◆ Instruction ◆
Among the entries below, find the line with "télé-réalité The Power sur W9", then quote it and each following line up to and including the line with "d’une télé-réalité française font face…", and nothing else.
[[ Extracted data open ]]
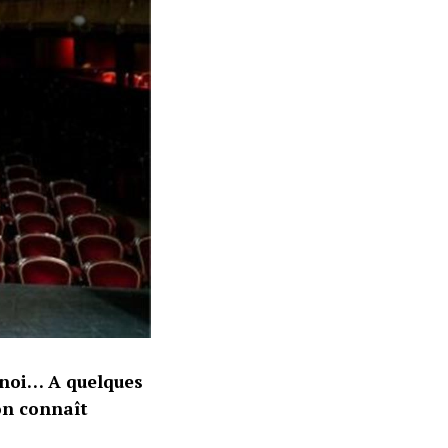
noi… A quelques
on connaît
[[ Extracted data closed ]]
[[ Extracted data open ]]
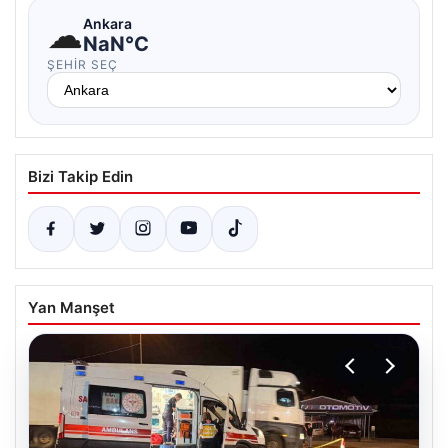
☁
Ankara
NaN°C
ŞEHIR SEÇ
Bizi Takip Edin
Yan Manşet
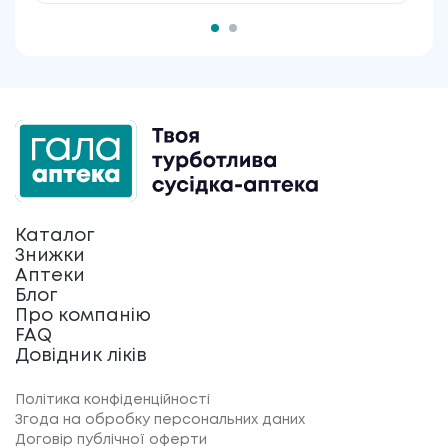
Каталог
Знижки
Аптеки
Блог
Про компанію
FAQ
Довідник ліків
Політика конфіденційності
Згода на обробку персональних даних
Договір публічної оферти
[[ Extracted data closed ]]
[[ Extracted data open ]]
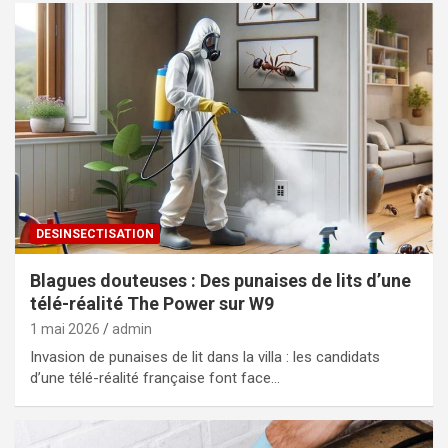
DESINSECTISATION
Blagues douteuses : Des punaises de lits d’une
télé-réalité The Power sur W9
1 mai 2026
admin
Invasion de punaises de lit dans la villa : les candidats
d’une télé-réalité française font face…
[[ Extracted data closed ]]
◆ Task output ◆
télé-réalité The Power sur W9
1 mai 2026
admin
Invasion de punaises de lit dans la villa : les candidats
d’une télé-réalité française font face…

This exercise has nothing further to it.